Steve Heineman wrote:
07.19.10 at 6:21 AM

Dear Alder,
You are mistaken when you state
"Weapons, Child Pornography, Dangerous Chemicals LEGALLY over the internet"???

Yes I am working for a Wholesaler but my family has been in the wine business for six generations and like my little old winemaker uncle always says, "If you opened up the laws (Ohio) for us to ship out of state (conversely) California would bury us in wine".

These laws are created by the exact same people whose businesses survive and flourish under them.

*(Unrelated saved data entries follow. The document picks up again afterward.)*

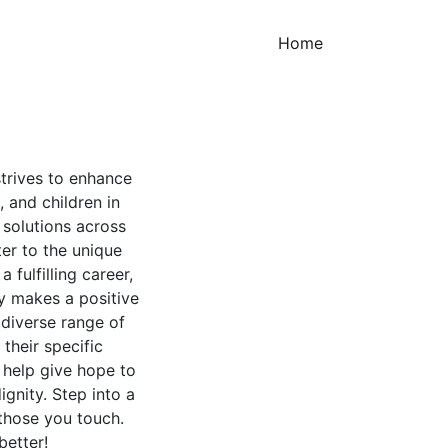
(current)
Home
strives to enhance
s, and children in
 solutions across
ter to the unique
fulfilling career,
y makes a positive
 diverse range of
 their specific
 help give hope to
gnity. Step into a
 those you touch.
better!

Screaming out obvious falsehoods to inflame the public is counter-productive. Tone down the retoric and see the truth. Supply and demand ( and there is alot of supply) has given wine-drinkers the lowest prices and best selection in years. Giant wholesalers are gobbling up smaller ones but new wholesalers are opening to serve the niche.

Why not join the industry in creating the laws instead for screaming inane comments from the sidelines?

Alder Yarrow wrote:
07.19.10 at 9:11 AM


Thanks for taking the time to comment.

I am not mistaken, and about 30 seconds of googling will show you that it's pretty easy to buy a powerful crossbow with razor blade tips and sulfuric acid, for instance, over the internet.

Protectionism and state-run monopolies run completely against the principles of supply and demand that you suggest can and have done good for the consumer.

"Join the industry in creating the laws?" You've got to be kidding me. The industry shouldn't be creating the laws in the first place.

Doug Schulman wrote:
07.22.10 at 8:26 AM

Unfortunately, I don't think a wider public audience would care about this bill as it does not directly or immediately affect most wine drinkers. Very few of us (percentagewise) order wine directly from wineries or retailers in other states. For those who don't, I don't think there will be much, if any, impact.

That brings me to the second point: Steve, I find your comments ridiculous. There's no way allowing wine shipments would put already successful Ohio (or any other state) wineries out of business. If that were true, the sea of wine already available from CA would have done so, especially since folks can buy that without paying for shipping. Your words are the "falsehoods" and "rhetoric". Plus, I find it completely unreasonable that the wholesalers are the ones who have written and continue to write the alcohol laws, as you have pointed out.

Troy Truchon wrote:
07.30.10 at 11:56 PM


So rather than producing a Better product than California your uncle would instead see regulations limiting consumer choice keep him in business? Don't get me wrong, as a Californian who values our states wines above all others I am enjoying the implied compliment.

Troy Truchon wrote:
07.31.10 at 4:38 PM

Silly typo, the latter was targeted at Steve Heineman, not mister Alder.